Cyparissus (1670s) by Jacopo Vignali: Wikipedia Commons |
Cool morning air drifting in from the windows; a light blue sky beyond the hedge. For the moment, untroubled and at peace.
It's an arborvitae hedge. Martha pronounces it, charmingly, as "arborviety," rhyming with "variety." Tree of life, that is, which seems a little highfalutin for a hedge shrub. But apparently it got the name because tea made from it cured scurvy.
It's a kind of cypress. A thuja. The which name is another anomalous perplexity, at first sight, but it turns out to just be an odd spelling of the Greek name for a particular sort of cypress. Thuia, would be the normal English spelling. What possessed some botanist to spell it with a 'j'? 'i' and 'j' are originally just variant forms of the same Roman letter, but to anyone with linguistic sensitivities the 'th', which fairly screams its Greekness, sits very uncomfortably in the same short word with a Latin 'j'.

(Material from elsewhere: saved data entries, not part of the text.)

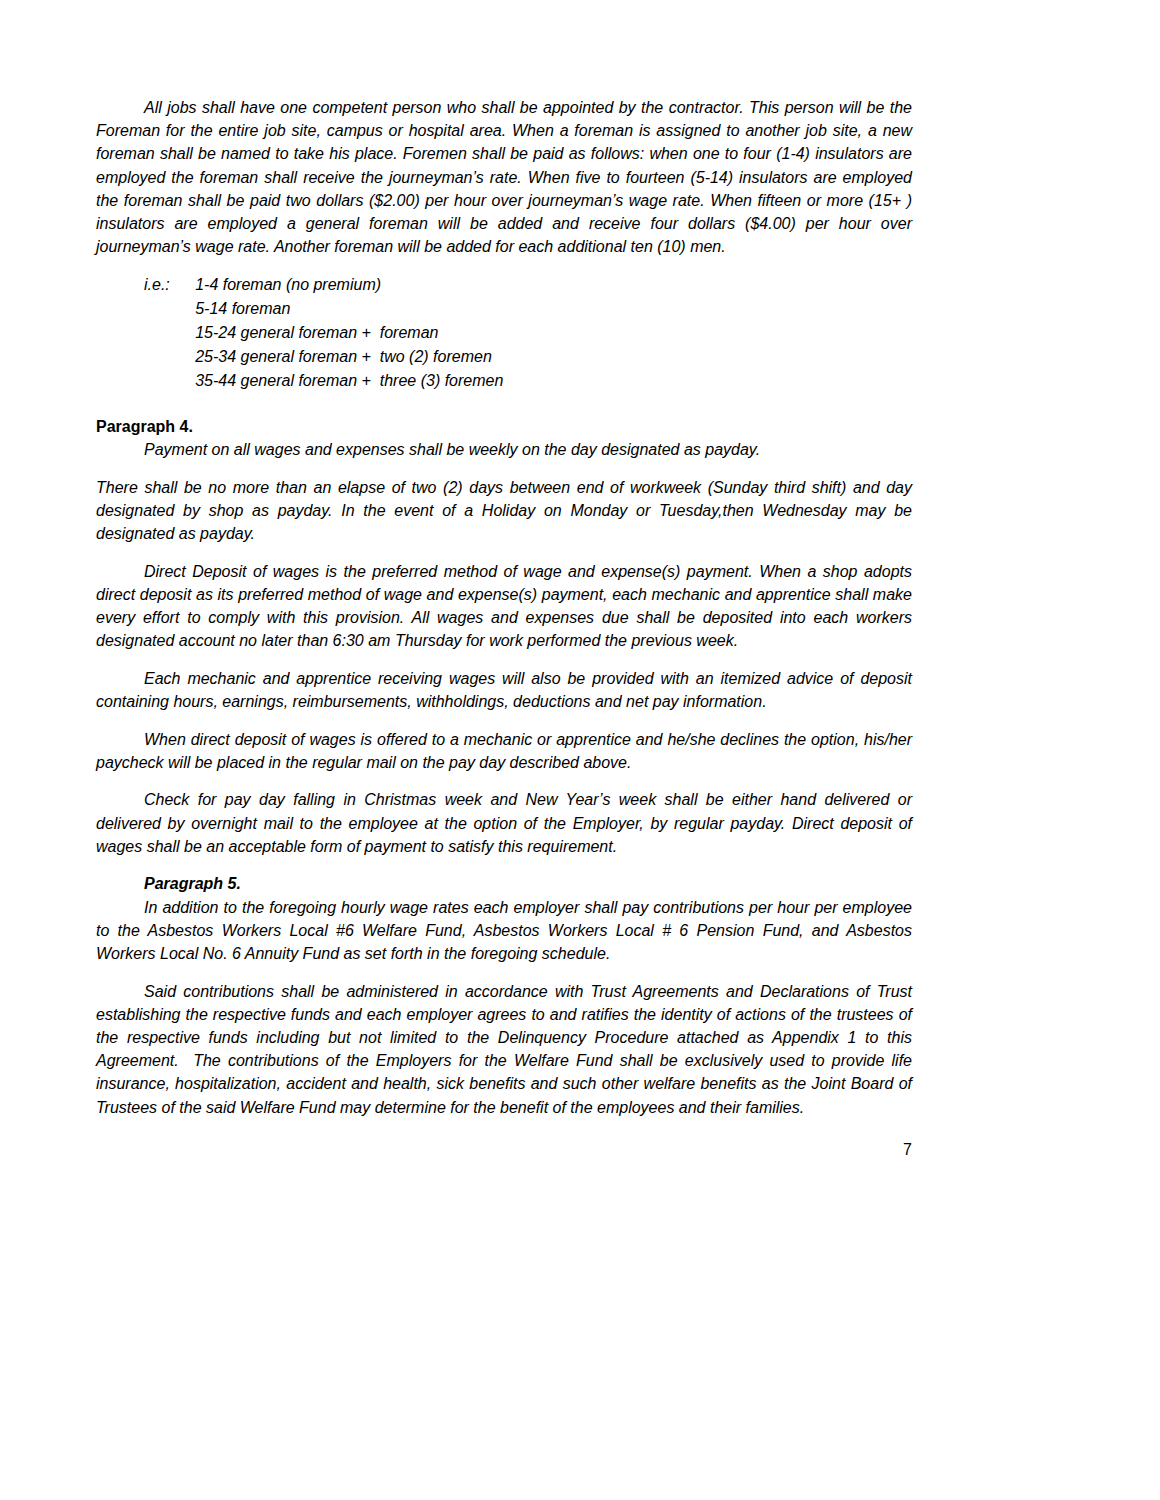All jobs shall have one competent person who shall be appointed by the contractor. This person will be the Foreman for the entire job site, campus or hospital area. When a foreman is assigned to another job site, a new foreman shall be named to take his place. Foremen shall be paid as follows: when one to four (1-4) insulators are employed the foreman shall receive the journeyman’s rate. When five to fourteen (5-14) insulators are employed the foreman shall be paid two dollars ($2.00) per hour over journeyman’s wage rate. When fifteen or more (15+ ) insulators are employed a general foreman will be added and receive four dollars ($4.00) per hour over journeyman’s wage rate. Another foreman will be added for each additional ten (10) men.
i.e.: 1-4 foreman (no premium)
5-14 foreman 15-24 general foreman + foreman 25-34 general foreman + two (2) foremen 35-44 general foreman + three (3) foremen
Paragraph 4.
Payment on all wages and expenses shall be weekly on the day designated as payday.
There shall be no more than an elapse of two (2) days between end of workweek (Sunday third shift) and day designated by shop as payday. In the event of a Holiday on Monday or Tuesday,then Wednesday may be designated as payday.
Direct Deposit of wages is the preferred method of wage and expense(s) payment. When a shop adopts direct deposit as its preferred method of wage and expense(s) payment, each mechanic and apprentice shall make every effort to comply with this provision. All wages and expenses due shall be deposited into each workers designated account no later than 6:30 am Thursday for work performed the previous week.
Each mechanic and apprentice receiving wages will also be provided with an itemized advice of deposit containing hours, earnings, reimbursements, withholdings, deductions and net pay information.
When direct deposit of wages is offered to a mechanic or apprentice and he/she declines the option, his/her paycheck will be placed in the regular mail on the pay day described above.
Check for pay day falling in Christmas week and New Year’s week shall be either hand delivered or delivered by overnight mail to the employee at the option of the Employer, by regular payday. Direct deposit of wages shall be an acceptable form of payment to satisfy this requirement.
Paragraph 5.
In addition to the foregoing hourly wage rates each employer shall pay contributions per hour per employee to the Asbestos Workers Local #6 Welfare Fund, Asbestos Workers Local # 6 Pension Fund, and Asbestos Workers Local No. 6 Annuity Fund as set forth in the foregoing schedule.
Said contributions shall be administered in accordance with Trust Agreements and Declarations of Trust establishing the respective funds and each employer agrees to and ratifies the identity of actions of the trustees of the respective funds including but not limited to the Delinquency Procedure attached as Appendix 1 to this Agreement. The contributions of the Employers for the Welfare Fund shall be exclusively used to provide life insurance, hospitalization, accident and health, sick benefits and such other welfare benefits as the Joint Board of Trustees of the said Welfare Fund may determine for the benefit of the employees and their families.
7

I do not know why cypress trees are associated with sadness, though I suppose the internets would tell me. They don't strike me as particularly sad trees. A little dusky, but not strikingly dark like a yew.
Come away, come away, death,
And in sad cypress let me be laid;
Fly away, fly away breath;
I am slain by a fair cruel maid.
And in sad cypress let me be laid;
Fly away, fly away breath;
I am slain by a fair cruel maid.
... I'm back! The internets say that of course cypress trees are sad because once upon a classical time Cyparissus accidentally shot and killed his pet stag, and he made such a nuisance of his grief that the gods turned him into a tree: an immortal cypress so that he could grieve forever. But then other of the internets say that Cypress trees are not only immortal but protective (here the arborvitae theme is foreshadowed, no?), so they're planted in cemeteries to guard the dead from demons. That seems more likely than the stag story, but of course you never know. So I will put Mr Vignali's picture up top. One does hope he gave the model a comfortable pillow to embrace, but artists are notoriously ruthless.
3 comments:
Another beautiful piece.
Your love of language is an inspiration-- a divine breath-- to me, my friend.
I can understand Thuja seeming sad, though not cypresses in general. They are dense, letting no light through they're branches. They're very dark green. Thuja plicata, our western redcedar, has slightly downswept branches and foliage, as though laboring under their weight, even when they're not bearing snow. In the summer they are welcome promises of deep shade, but in winter they add only modest cheer to a wet and foggy scene compared to bare deciduous trees. I find pines, doug-fir, and true firs more inspiring on those days.
Emily Carr's famous paintings of British Columbia forests sometimes render Thuja plicata foliage as dense heavy curtains, which seems apt in winter.
:-) Western Reds do look, at least, dejected.